Maurie Gordon

Personal information
- Born: Maurice George Gordon 2 April 1926 Napier, New Zealand
- Died: 29 June 2016 (aged 90) Havelock North, New Zealand
- Occupation: Beekeeper
- Spouse: Cynthia Weekes ​ ​(m. 1948; died 1993)​
- Children: 3

Sport
- Country: New Zealand
- Sport: Shooting
- Club: Okawa Rifle Club Hawke's Bay Rifle Club

Achievements and titles
- National finals: Ballinger Belt winner (1951, 1953, 1970)

Medal record
Shooting
Representing New Zealand
British Empire and Commonwealth Games
| Gold medal – first place | 1974 Christchurch | Fullbore rifle |

= Maurie Gordon =

New Zealand sport shooter (1926–2016)

Maurice George Gordon (2 April 1926 – 29 June 2016) was a New Zealand competitive rifle shooter who won a gold medal representing his country at the 1974 British Commonwealth Games in Christchurch.

==Early life and family==
Born in Napier on 2 April 1926, Gordon was the son of Molly Gordon and her husband, George Gordon, a butcher. He left school when he was 13, joining his father's beekeeping business. In 1948, Goron married Cynthia Weekes, and the couple went on to have three children.

==Shooting==
Gordon won the Ballinger Belt at the New Zealand rifle shooting championships, representing the Okawa Rifle Club, on three occasions: in 1951, 1953 and 1970. He finished second on a further four occasions.

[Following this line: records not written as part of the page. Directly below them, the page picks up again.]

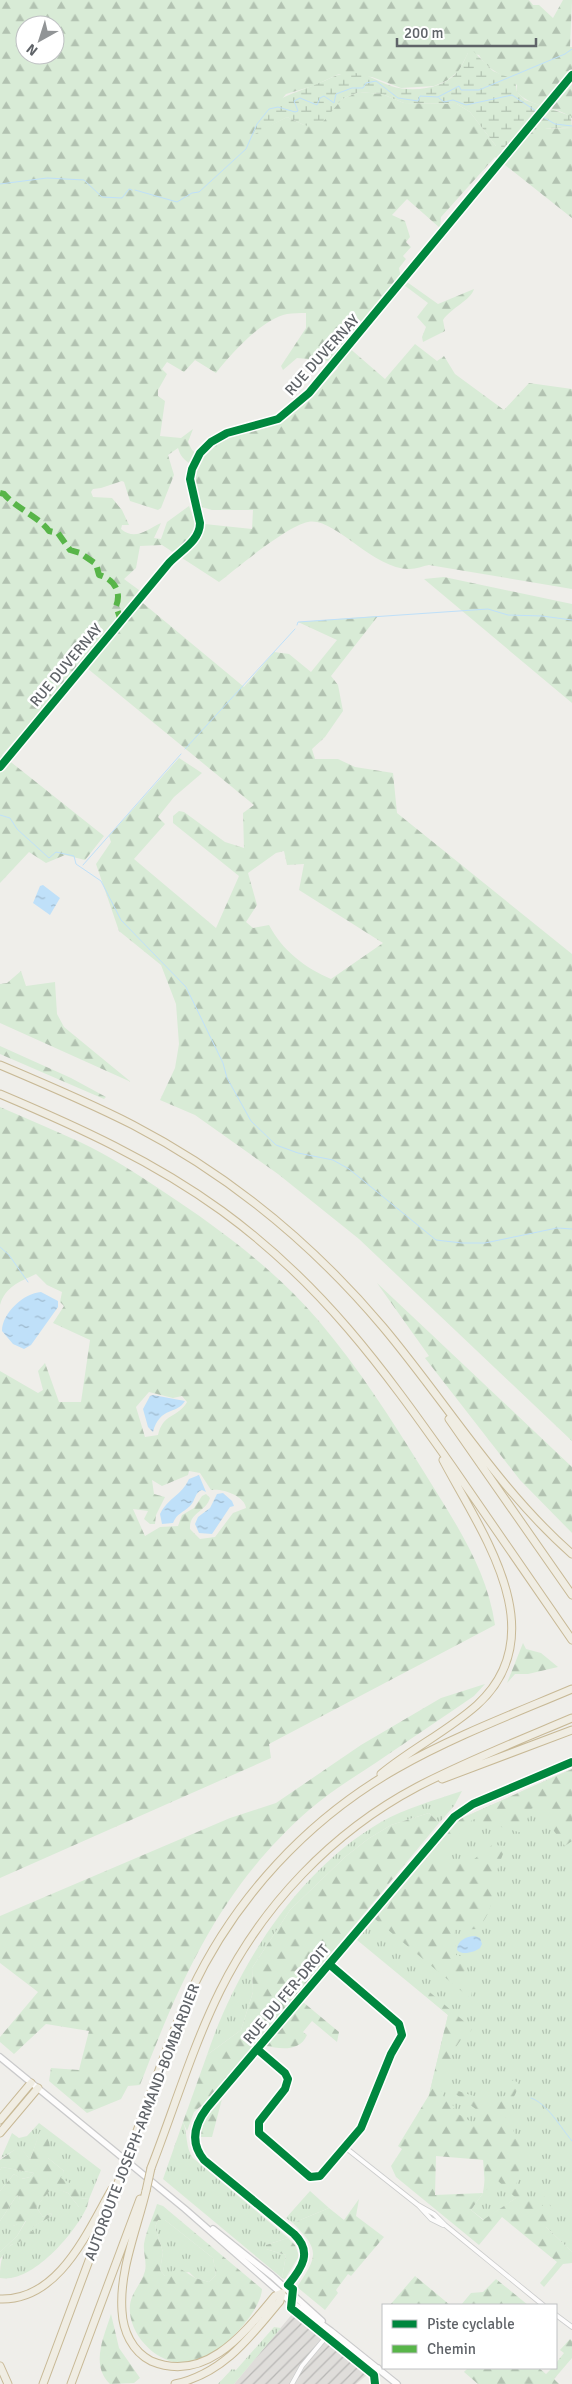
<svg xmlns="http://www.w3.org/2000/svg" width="572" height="2384" viewBox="0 0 572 2384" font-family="Signika,sans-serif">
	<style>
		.industrial { fill: url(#industrial-furrows) }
		.grass { fill: url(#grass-tufts) }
		.forest { fill: url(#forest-firs); fill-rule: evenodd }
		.wetland { fill: url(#wetland-marsh) }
		.water { fill: url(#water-ripples) }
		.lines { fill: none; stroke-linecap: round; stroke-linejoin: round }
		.stream { stroke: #bfe0f9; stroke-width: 1 }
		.street-casing { stroke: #cbcccc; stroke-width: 5.5 }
		.secondary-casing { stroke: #cacacb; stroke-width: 8 }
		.highway-casing { stroke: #c8b996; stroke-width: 9 }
		.street { stroke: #fdfcfc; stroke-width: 4 }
		.secondary { stroke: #fdfcfc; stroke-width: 5.5 }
		.highway { stroke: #f0ede3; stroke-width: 7 }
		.highway-bridge-casing { stroke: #c8b996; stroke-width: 9; stroke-linecap: butt }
		.highway-bridge { stroke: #f0ede3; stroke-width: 7 }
		.quiet { stroke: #58b549; stroke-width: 6; stroke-dasharray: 12 6; stroke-linecap: butt }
		.cycleway-casing { stroke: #fff; stroke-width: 11 }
		.cycleway { stroke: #00873e; stroke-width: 8 }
		.labels { text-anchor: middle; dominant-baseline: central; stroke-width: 5; stroke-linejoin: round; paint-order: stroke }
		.street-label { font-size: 15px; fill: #5f6368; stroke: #fff }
	</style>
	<defs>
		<pattern id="industrial-furrows" width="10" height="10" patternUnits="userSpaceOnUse" patternTransform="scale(1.25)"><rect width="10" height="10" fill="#dfddda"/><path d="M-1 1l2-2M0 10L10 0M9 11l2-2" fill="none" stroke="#b8b7b5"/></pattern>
		<pattern id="grass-tufts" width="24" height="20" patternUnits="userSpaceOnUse" patternTransform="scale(1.25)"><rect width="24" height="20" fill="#d8ebd6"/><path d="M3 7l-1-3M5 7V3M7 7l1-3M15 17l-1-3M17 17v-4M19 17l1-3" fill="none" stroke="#b2c2b1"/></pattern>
		<pattern id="forest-firs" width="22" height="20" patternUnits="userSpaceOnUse" patternTransform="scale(1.25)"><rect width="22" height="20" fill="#d8ebd6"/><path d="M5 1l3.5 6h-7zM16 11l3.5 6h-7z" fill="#b2c2b1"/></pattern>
		<pattern id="wetland-marsh" width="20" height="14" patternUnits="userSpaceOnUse" patternTransform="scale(1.25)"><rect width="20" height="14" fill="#d8ebd6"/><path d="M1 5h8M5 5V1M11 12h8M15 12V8" fill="none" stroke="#b2c2b1"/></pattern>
		<pattern id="water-ripples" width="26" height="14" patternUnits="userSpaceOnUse" patternTransform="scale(1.25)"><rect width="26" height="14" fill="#bfe0f9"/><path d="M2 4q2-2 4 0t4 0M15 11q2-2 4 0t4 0" fill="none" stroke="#9eb9cd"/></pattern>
	</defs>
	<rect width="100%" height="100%" fill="#efeeea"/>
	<path class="industrial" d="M293,2313L368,2374L356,2384H234Z"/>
	<path class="grass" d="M572,1769V2252L516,2198L484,2220L471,2210L483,2193L485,2186L482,2145L429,2095L448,2015L357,1940L460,1819Z
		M462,1791L454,1806L439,1823L429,1813L391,1825L368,1839L345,1857L290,1910L252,1968L253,1992L241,2030L207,2055C237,1966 297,1871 381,1822C406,1808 435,1800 462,1791Z
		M183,2122C188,2134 185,2147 193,2158L288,2238L266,2245V2249L286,2255L282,2278L163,2179Z
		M39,2123L101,2170L89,2199L80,2198L60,2178L64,2171L48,2158L40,2132L30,2160L20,2147L1,2158L12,2133L19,2138L27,2136Z
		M2,2167L34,2173L30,2177L21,2179L14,2174L0,2191V2170Z
		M52,2187L68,2193L79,2207H87C75,2233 32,2284 0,2278C0,2248 8,2244 35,2235L28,2229L52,2216L51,2213L43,2217L36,2207Z
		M310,2191L329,2208L293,2223L286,2218Z
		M17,2195L20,2197L13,2226L26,2220L17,2236L0,2252V2221Z
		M158,2220H165L213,2258L216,2275L209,2282L195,2278L189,2272L165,2276L160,2270L163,2252L155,2227Z
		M274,2327L281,2328L234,2384H218L232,2369L236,2370Z"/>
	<path class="forest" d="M0,0H529L533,5H539L553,18L563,0H572L570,47H572V118C555,105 533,109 517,92V85C504,75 486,70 479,55L468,53L459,71L446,81L434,86L401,88L372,77L339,74L313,86L286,94L253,134L287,117L304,125L342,99L359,92L382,94L404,103L457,104L470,112L496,146L535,129L572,128V218L495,157L441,217L440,228L407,199L392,215L405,221L410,237L406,242L411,247L403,256L406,259L399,268L401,278L347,346L385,379L415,344L437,361L444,356L455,374L504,410L529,383L572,389V589L429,565C423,566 416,569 410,569C373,570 334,516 308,522C287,526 238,567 219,582L162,545L140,546L136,568L124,579L143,593L138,599L244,687L274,652L289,654L311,672L337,640L298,622L378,616L331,676L338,685L343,711L325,737L312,749L315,759H338L355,767L393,773L397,813L572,954V1441L359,1239L278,1174L195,1115L160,1100L175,1068L179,1044L176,1004L161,965L119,931L96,864L111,842L109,836L179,758L202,773L174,797L158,817L165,824L134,859L216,928L239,876L173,823V816L179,811L184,812L225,842L244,848L243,813L254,805L82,664L2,755L104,836L85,860L65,855L46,863L29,852L0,883ZM25,25H55V55H25ZM306,313V328L281,366L283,370L297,358L330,361L338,368L309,400L292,414L272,424L223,439L202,458L192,450L188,442L193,429L181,438L160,436L165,401L158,396V390L167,374L162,369L167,362L184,372L195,360L216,373C231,354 262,319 287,314C293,313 300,313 306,313ZM178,448C181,459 187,462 196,467L193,486L198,506L212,510H253L252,529L195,523L189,506L167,522L161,539L154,538L161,523C146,530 135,541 121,529L122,525H129L122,510L112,498L93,497L91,492L93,489L101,488L122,481L124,482L130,501L158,510L161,508L174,475L168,455ZM284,851L287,865L304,864L299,890L383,943L331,979C305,968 282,950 269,925L253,928L246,922L257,905L248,873L276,853Z
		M407,282L438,304L474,289C471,300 451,308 443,320L445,331L423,342L422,337L426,327L417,317L428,303L404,285Z
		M444,577L572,604V703L424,579Z
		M21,971L26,986L55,982L57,1014L64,1027L131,1082L0,1023V984L7,983Z
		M0,1046L71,1078L106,1097L104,1099L0,1054Z
		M0,1107C27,1119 54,1130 80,1142C110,1156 137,1174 164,1192C220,1229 274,1269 318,1320C358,1367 392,1420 424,1472C454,1521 487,1568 495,1625L269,1744L271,1758L0,1878V1371L38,1393L43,1390L38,1371L45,1363L59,1402H81L90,1340L53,1323L64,1306L60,1302L62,1292L47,1285L36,1274C19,1282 5,1287 0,1305ZM149,1392L173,1398L182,1396L187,1402C178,1418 163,1413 158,1435L145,1437L136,1407ZM189,1471L200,1473L211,1490C222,1488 245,1496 246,1508L233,1513L215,1537L200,1539L190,1529C189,1512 206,1512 210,1498L206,1494L202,1496L194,1508L182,1515L178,1526L160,1527L145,1536L133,1509L148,1511L144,1519L150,1524H155L156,1515L165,1497L154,1494L152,1480L162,1486L188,1475Z
		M377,1283L572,1467V1533L520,1480L425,1358L429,1356Z
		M523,1643L526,1649L541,1653L558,1667L528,1674H515L507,1683Z
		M485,1684L474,1696C442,1718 409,1740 377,1762C354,1777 330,1792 309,1810C221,1887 181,1978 140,2085L128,2086L121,2099L87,2113L49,2081L51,2068L79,2070L89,2031L46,2024L14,2054L0,2042V2037L38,1992L0,1963V1916L230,1818L276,1803L361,1745L441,1698Z
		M572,1769V1841L565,1846L551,1827L546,1811L538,1806L531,1809L522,1833L473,1819L434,1863L473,1860L492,1845L506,1846C503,1855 498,1865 496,1875C491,1900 495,1907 478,1929L454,1930L456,1955L464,1957L468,1966L463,1974L472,1991L471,1999L375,1919L460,1819Z
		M429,1813L439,1823L212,2097L194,2112L187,2131L183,2122L207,2055L241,2030L253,1992L252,1968L290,1910L345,1857L368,1839L391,1825Z
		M426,1989L472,2028L471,2031L464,2035L452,2053L451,2065L438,2086V2089L443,2092L442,2098L455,2107L452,2110L473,2123L481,2113L453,2092L455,2090C473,2095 500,2109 512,2088L509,2084L513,2080L517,2082C520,2096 506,2102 505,2116L519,2141L522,2151L516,2188L540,2208L543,2205L544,2196L556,2215L554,2227H546L572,2252V2263L563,2264L544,2287L540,2283L557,2262L502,2217L479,2245L396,2177L391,2166L402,2149L398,2146L429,2095L448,2015L421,1992ZM436,2156L484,2160L485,2178L483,2193L435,2195ZM497,2180L516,2198L483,2220L471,2210L483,2193Z
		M303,2002L339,2032L337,2042L312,2021L303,2032L307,2035C300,2052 280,2049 266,2046Z
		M222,2099L212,2137H200L204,2120Z
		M40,2131C51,2138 51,2147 48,2158L64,2171L61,2178L80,2189V2198L89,2199L87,2207H79L68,2193L52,2188L36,2207L43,2217L51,2213L52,2216L29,2229L36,2235L11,2245L0,2259V2252L17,2236L26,2221L13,2226L11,2224L20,2197L17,2195L0,2221V2191L14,2174L22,2179L30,2177L34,2173L2,2167L0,2170V2160L20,2146L30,2160Z
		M359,2199L356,2216L384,2237L351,2276L348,2274L336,2290L338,2293L325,2310L297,2287C318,2256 320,2250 293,2223L329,2208L344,2220Z
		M157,2204L163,2206L262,2289C261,2313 219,2355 195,2362C165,2370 133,2342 130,2313C128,2294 140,2288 145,2271C147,2262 143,2253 144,2244C146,2231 153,2217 157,2204ZM158,2220H165L213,2258L216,2275L209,2282L195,2278L179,2268L165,2276L160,2270L163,2252L155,2227Z
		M288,2238L295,2245L299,2256L285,2279L282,2278L286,2255L266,2249V2245Z
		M415,2276L450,2305H390Z
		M496,2279L528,2305H461L471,2293L483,2292Z
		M111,2314L119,2348L140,2378L134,2383L110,2384C90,2365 104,2337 111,2314Z
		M570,2339L572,2341V2358L554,2379L559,2384H478L464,2372L468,2368H539L546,2374L552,2368H556V2363L564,2353L560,2350Z"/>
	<path class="wetland" d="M473,51L493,71L515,80L517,92L525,100L571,116L572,128C544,127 523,130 502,149L496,146L470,112L457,104L404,103L382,94L359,92L342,99L318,128L304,125L287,117L253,135C265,97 288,97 319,83C331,78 342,71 355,73C368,74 379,82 391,86C413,93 445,89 459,70C463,65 465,58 468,53Z"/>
	<path class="water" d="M43,885L60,898L50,915L33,903L40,886Z
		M41,1292L58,1301V1307L31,1345L24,1349L13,1344L2,1331C2,1313 24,1293 41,1292Z
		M153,1395L185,1401C177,1415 160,1406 153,1432L148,1427L143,1409L150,1396Z
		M199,1475L206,1492L202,1490C194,1493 196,1500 190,1506C183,1513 177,1513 173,1523L162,1524L160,1514C168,1498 182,1495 189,1479Z
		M223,1493L232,1501L234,1506L230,1507L212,1534L199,1533L195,1524L198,1517L210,1508L217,1494Z
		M475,1936L480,1938L482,1944L480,1948C475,1952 462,1956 457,1950C457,1941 466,1936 475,1936Z"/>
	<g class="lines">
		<path class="stream" d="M439,98L444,102L453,100L466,105L512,95L536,111
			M543,117L555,124L572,126
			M0,184L47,178L84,180L102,197L122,198L129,189L132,190
			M135,190L177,202L192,193L199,192L246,149L257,124L269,109L278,107L295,112L298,111L294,101L300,98L317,105L320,98L324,96L334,103L336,94L352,88H363L366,83L376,81L398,98L418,101L420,96L438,97L459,86L461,90H479L565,54L572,49
			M297,625L298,622L488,609L508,615L542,616L572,620
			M185,749L295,629
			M0,815L10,818L17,829L49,858L56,852L74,856L76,864L101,881L121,920L186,987L223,1063L227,1078L251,1121L276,1145L298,1153L333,1160L349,1169L436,1240L462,1243H485L557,1228L572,1229
			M83,865L181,754
			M0,1247L9,1255L28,1282
			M531,2098C547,2103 561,2128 572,2141"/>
		<defs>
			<path id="street" d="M0,767L169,563C180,551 200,541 200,523L190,479L192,469L200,453L211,442L227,433L278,419L309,393L572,75
				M257,2049L285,2073L288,2079L285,2089L259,2122V2133L310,2177L320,2176L361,2128L391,2054L402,2035L399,2024L329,1964
				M346,2148L418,2205L434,2214L445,2225L543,2305
				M419,2206L431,2219L443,2225
				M285,2289C299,2271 314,2253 294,2234L203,2158L195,2142L198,2121L454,1817L473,1804L572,1762
				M556,2315L572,2327
				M292,2384L302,2366L331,2331"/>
			<path id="secondary" d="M0,2057L185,2209L291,2302L331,2331L397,2384
				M213,2229L272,2276L322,2321
				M375,2384L374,2375L378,2368"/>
			<path id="highway" d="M0,1065C45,1084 90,1103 133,1125C229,1175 313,1244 383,1327C446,1402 498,1489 572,1554
				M0,1094C78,1127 153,1161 222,1211C322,1284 382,1367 452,1466C492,1524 532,1582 572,1640
				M449,1419L572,1595
				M381,1774C411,1749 448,1731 477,1705C556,1633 481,1532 443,1460
				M442,1779L572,1730
				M0,2120L31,2083
				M0,2133L38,2088
				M130,2150C150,2097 167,2042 191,1991C235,1898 307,1820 396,1769C452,1737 513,1714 572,1689
				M151,2168C174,2109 192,2048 220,1991C262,1906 332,1832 417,1787C467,1761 520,1740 572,1718
				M146,2191C137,2229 119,2271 122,2311C123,2331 132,2351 151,2361C206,2384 245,2332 275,2296L282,2293L280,2301C250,2337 224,2373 175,2384
				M0,2299C59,2301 87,2232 112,2189
				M0,2366L8,2384
				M43,2384L122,2172
				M71,2384L140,2199"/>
		</defs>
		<use href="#street" class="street-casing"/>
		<use href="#secondary" class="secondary-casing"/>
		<use href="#highway" class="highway-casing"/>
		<use href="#street" class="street"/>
		<use href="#secondary" class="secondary"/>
		<use href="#highway" class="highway"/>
		<defs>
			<path id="highway-bridge" d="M122,2172L130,2150
				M146,2191L151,2168"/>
		</defs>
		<use href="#highway-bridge" class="highway-bridge-casing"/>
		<use href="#highway-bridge" class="highway-bridge"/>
		<path class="quiet" d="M0,493L4,494C16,508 39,517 49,531L58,533L70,550L80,553L96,564L99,575C114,579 122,592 116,606L121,621"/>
		<defs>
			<path id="cycleway" d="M0,767L169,563C180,551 200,541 200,523L190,479L192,469L200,453L211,442L227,433L278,419L309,393L572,75
				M257,2049L285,2073L288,2079L285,2089L259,2122V2133L310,2177L320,2176L361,2128L391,2054L402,2035L399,2024L329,1964
				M375,2384L374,2375L291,2308L293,2289L288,2285C302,2268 313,2252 294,2234L204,2160C190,2143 194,2125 207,2108L454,1817L473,1804L572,1762"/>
		</defs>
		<use href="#cycleway" class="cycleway-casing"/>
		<use href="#cycleway" class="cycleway"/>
	</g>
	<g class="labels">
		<g class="street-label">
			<text transform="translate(322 355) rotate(-48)">RUE DUVERNAY</text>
			<text transform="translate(66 665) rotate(-50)">RUE DUVERNAY</text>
			<text transform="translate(286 1994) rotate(-50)">RUE DU FER-DROIT</text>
			<text transform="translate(142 2122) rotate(-69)">AUTOROUTE JOSEPH-ARMAND-BOMBARDIER</text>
		</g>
	</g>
	<rect x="382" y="2304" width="175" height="65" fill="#ffffff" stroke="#bfc1c3"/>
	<rect x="392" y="2320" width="25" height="8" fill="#00873e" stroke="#bfc1c3"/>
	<text x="427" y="2329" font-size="15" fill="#5f6368">Piste cyclable</text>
	<rect x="392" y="2345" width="25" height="8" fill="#58b549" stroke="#bfc1c3"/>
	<text x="427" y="2354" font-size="15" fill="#5f6368">Chemin</text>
	<g transform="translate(40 40) rotate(219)"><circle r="24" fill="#ffffff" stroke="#bfc1c3"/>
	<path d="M0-4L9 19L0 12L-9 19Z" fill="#919496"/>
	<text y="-8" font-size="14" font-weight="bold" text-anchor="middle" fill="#5f6368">N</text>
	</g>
	<path d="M397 38v8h139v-8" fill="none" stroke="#5f6368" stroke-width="2.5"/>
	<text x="404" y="38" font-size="15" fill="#5f6368" stroke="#ffffff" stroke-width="4" paint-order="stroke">200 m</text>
</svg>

He also represented his country at three Commonwealth Games in the individual fullbore rifle competition. At the 1974 British Commonwealth Games he won the gold medal, while he placed sixth at both the 1966 British Empire and Commonwealth Games and 1978 Commonwealth Games.

Gordon represented New Zealand in the Kolapore Match at the NRA Imperial Meeting in 1953, and as a coach in 1960, 1967 and 1976. In 1976, he won the St George's Vase at the Imperial Meeting at Bisley, the first New Zealander to do so.

Gordon was a mentor to John Hastie when the latter began long-range target shooting at the Okawa Rifle Club in the 1960s. Gordon died in Havelock North on 29 June 2016.

==Later life and death==
Gordon took over the family beekeeping business after his father's death in 1977, and retired in 1984. He died at Havelock North on 29 June 2016, having been predeceased by his wife, Cynthia, in 1993. His ashes were buried in Hastings Cemetery.